How to save XGBoost/LightGBM model to PostgreSQL database in Python for subsequent inference in Java?


I'm restricted to a PostgreSQL as 'model storage' for the models itself or respective components (coefficients, ..). Obviously, PostgreSQL is far from being a fully-fledged model storage, so I can't rule out that I have to implement the whole model training process in Java [...].

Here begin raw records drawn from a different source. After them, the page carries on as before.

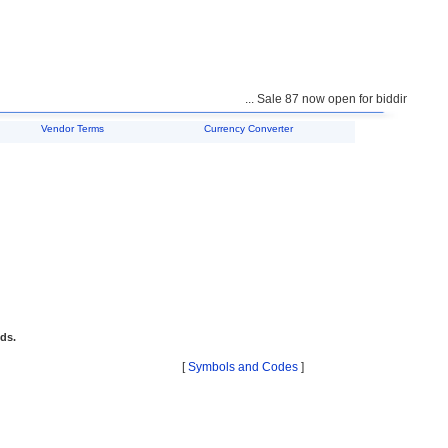
... Sale 87 now open for bidding ...
Vendor Terms
Currency Converter
ids.
[
Symbols and Codes
]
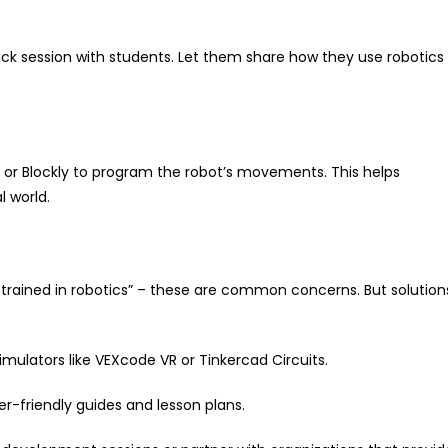
uick session with students. Let them share how they use robotics
h or Blockly to program the robot’s movements. This helps
 world.
t trained in robotics” – these are common concerns. But solution
simulators like VEXcode VR or Tinkercad Circuits.
er-friendly guides and lesson plans.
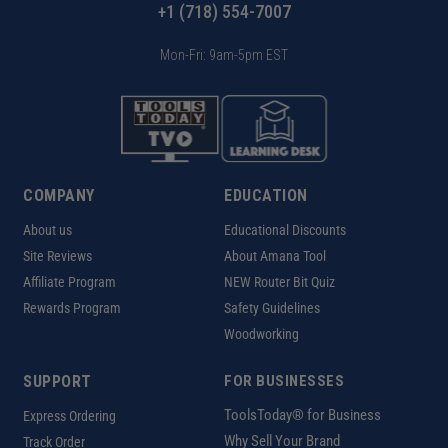
+1 (718) 554-7007
Mon-Fri: 9am-5pm EST
COMPANY
EDUCATION
About us
Educational Discounts
Site Reviews
About Amana Tool
Affiliate Program
NEW Router Bit Quiz
Rewards Program
Safety Guidelines
Woodworking
SUPPORT
FOR BUSINESSES
ToolsToday® for Business
Express Ordering
Why Sell Your Brand
Track Order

I couldn't find a solution that involves a PostgreSQL database as intermediate storage for the models. Writing files directly to the disk/other storages isn't really an option for me. I considered calling Python code from within the Java application but I don't know whether this would be an efficient solution for subsequent inference tasks and beyond [...]. Are there ways to serialize PMML or other formats that can be loaded via Java implementations of the algorithms? Or ways to use the model definitions/parameters directly for reproducing the model [...]?


Solution

  • One way I found out is to save the LightGBM model to str in Python, to subsequentially store it in a respective postgres column (character varying):

    booster_.model_to_string(num_iteration=best_iteration_)
    

    In Java you can use the LightGBM4j, an (inofficial) Java-wrapper for LightGBM to load the model with the previouly stored model string:

    LGBMBooster booster = LGBMBooster.loadModelFromString(modelString);
    

    One problem seems to arise when using cateogrial variables (of type 'category' in Python), since this Java wrapper seems to only support matrices in double or float [...].

    With dmlc xgboost there seems to exist a more 'final' version of a Java-wrapper for XGBoost, so maybe switching from LightGBM to XGBoost may offer a more stable version with some extended functionalities in comparison (at least by the time of writing).